_WORK TO DO_:
Could you quote every row below word for word, leaving out the pictures?

Dataset entries:
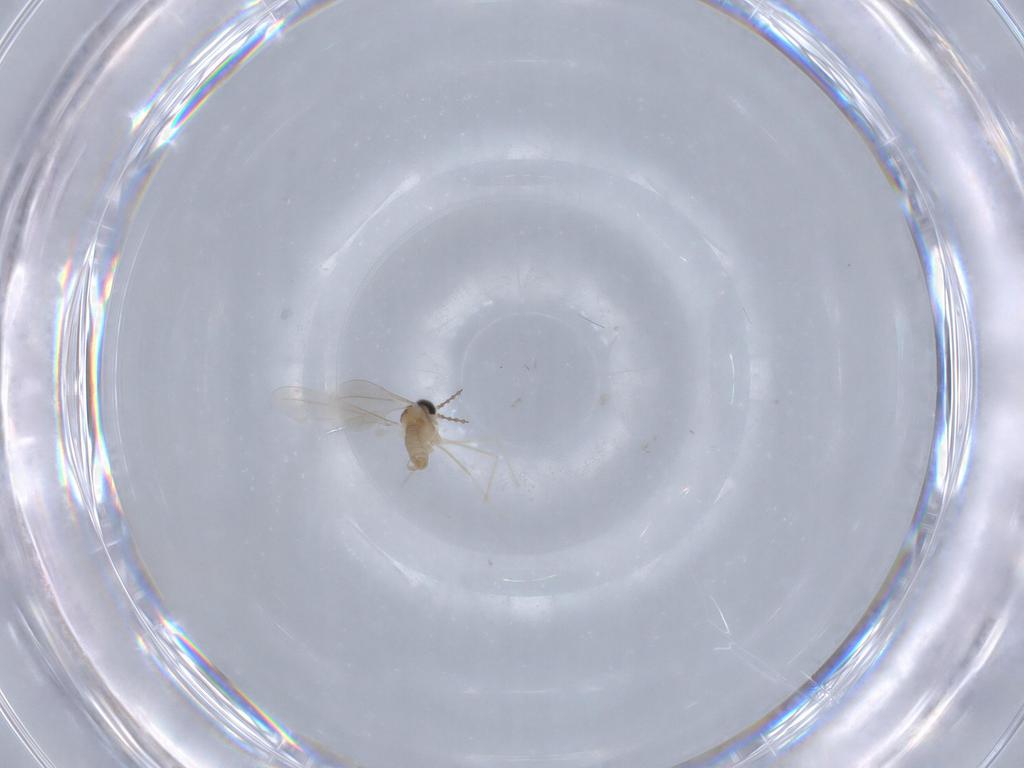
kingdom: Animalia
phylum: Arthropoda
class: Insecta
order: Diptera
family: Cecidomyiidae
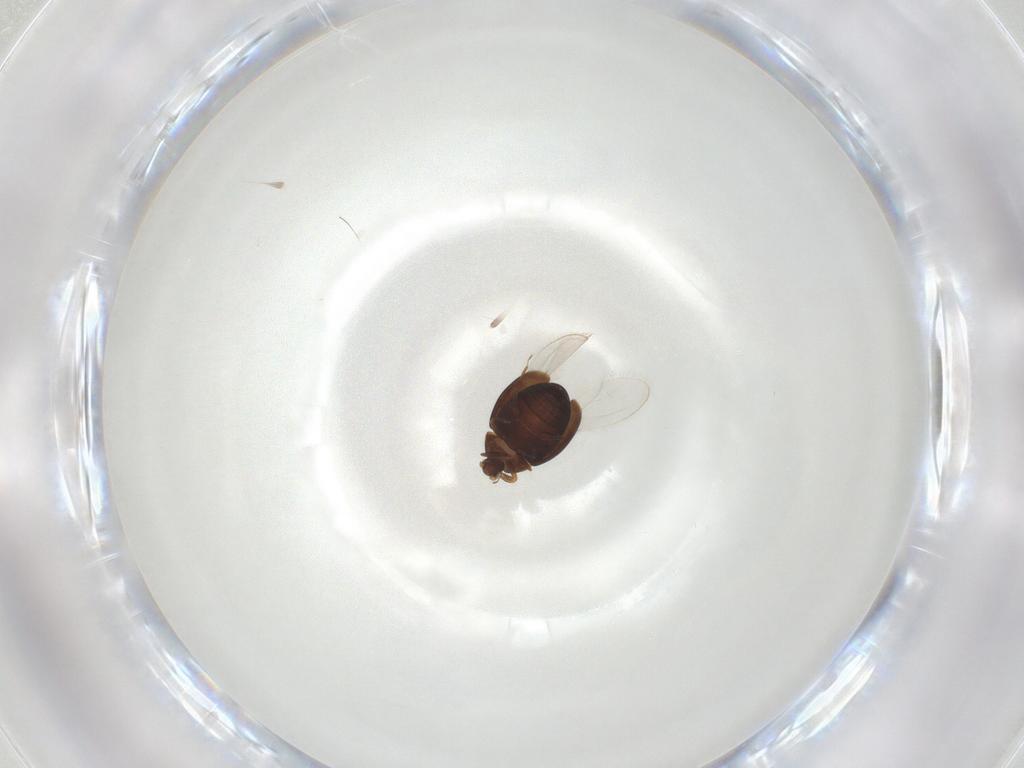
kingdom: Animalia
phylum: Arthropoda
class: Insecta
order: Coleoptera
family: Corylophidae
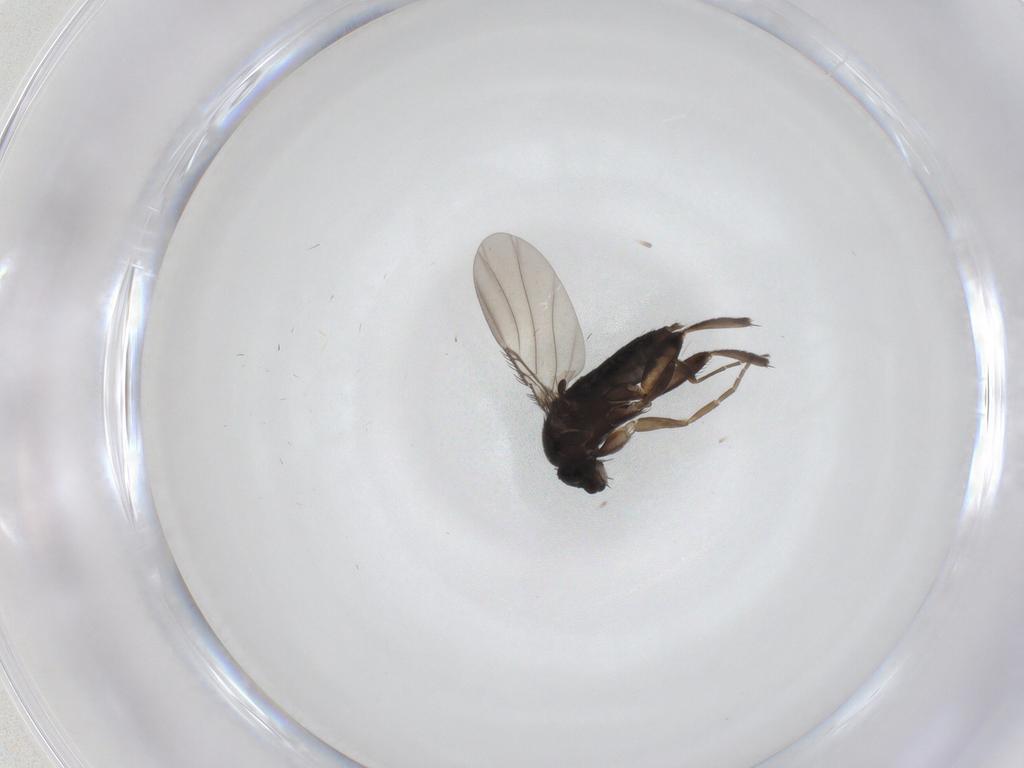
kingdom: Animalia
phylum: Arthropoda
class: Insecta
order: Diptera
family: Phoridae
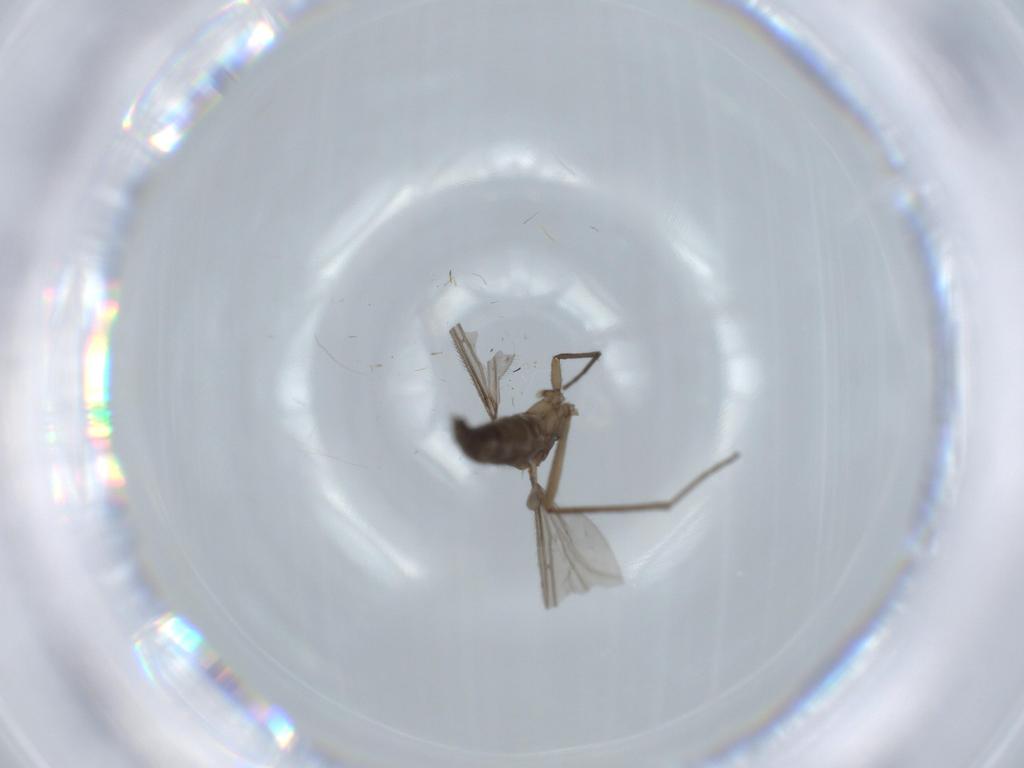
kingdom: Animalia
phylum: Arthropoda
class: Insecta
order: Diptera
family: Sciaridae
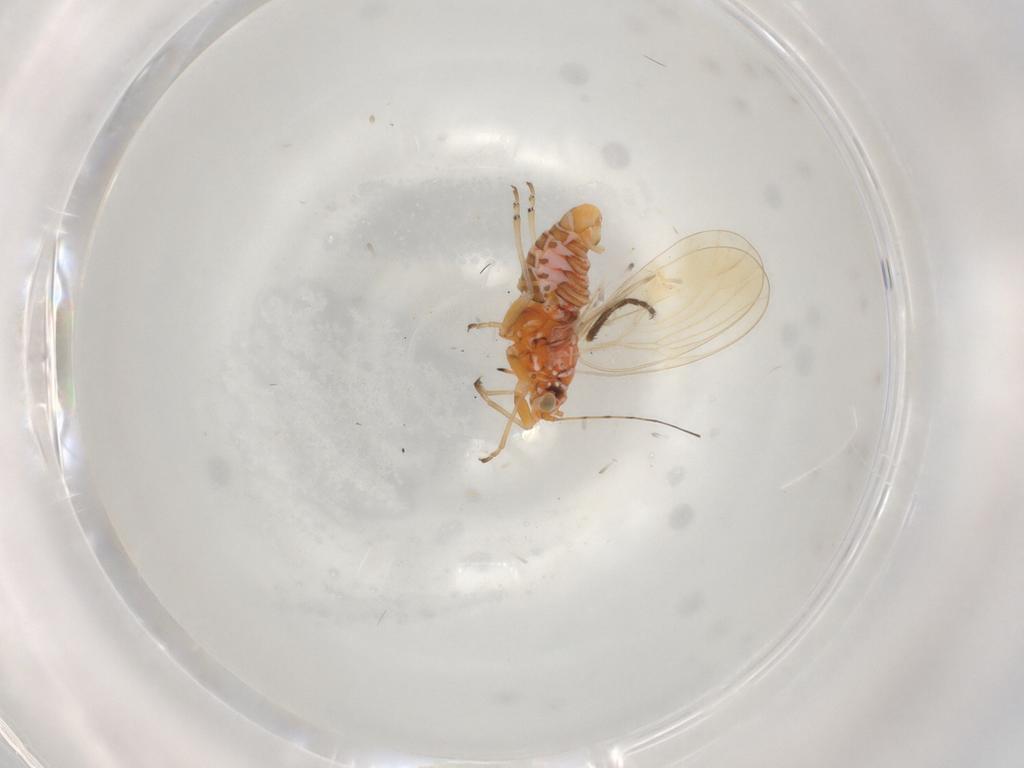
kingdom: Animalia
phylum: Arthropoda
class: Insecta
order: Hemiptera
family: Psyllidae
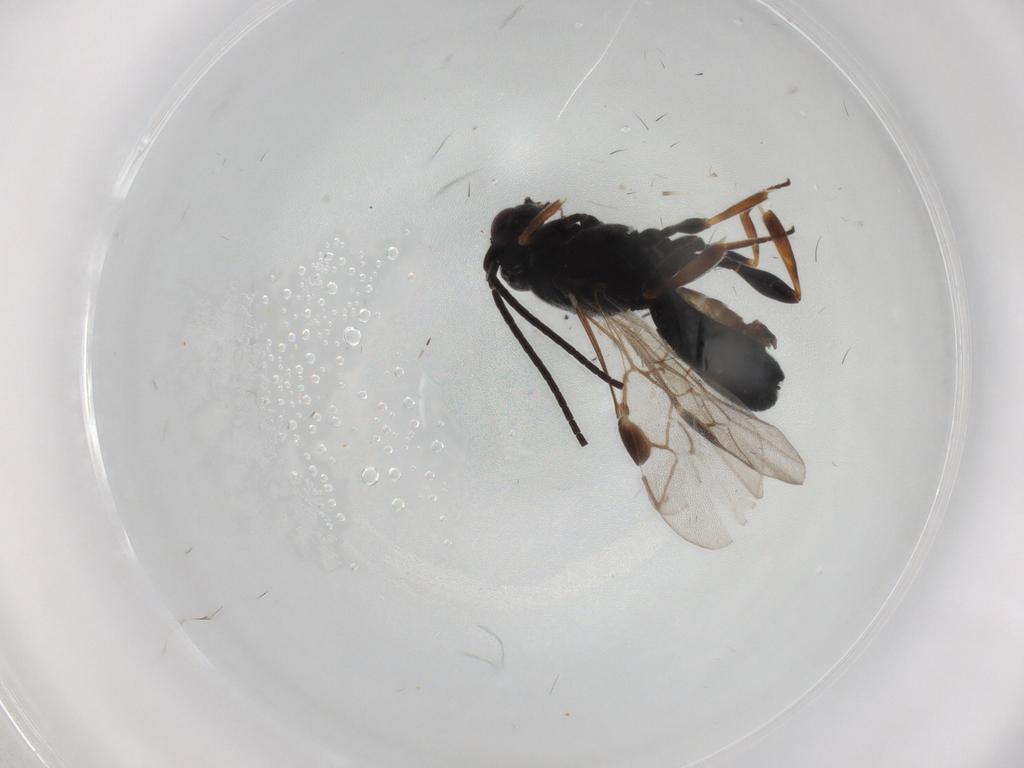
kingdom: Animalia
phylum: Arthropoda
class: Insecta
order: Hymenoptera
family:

_THE REPLY_:
kingdom: Animalia
phylum: Arthropoda
class: Insecta
order: Diptera
family: Cecidomyiidae
kingdom: Animalia
phylum: Arthropoda
class: Insecta
order: Coleoptera
family: Corylophidae
kingdom: Animalia
phylum: Arthropoda
class: Insecta
order: Diptera
family: Phoridae
kingdom: Animalia
phylum: Arthropoda
class: Insecta
order: Diptera
family: Sciaridae
kingdom: Animalia
phylum: Arthropoda
class: Insecta
order: Hemiptera
family: Psyllidae
kingdom: Animalia
phylum: Arthropoda
class: Insecta
order: Hymenoptera
family:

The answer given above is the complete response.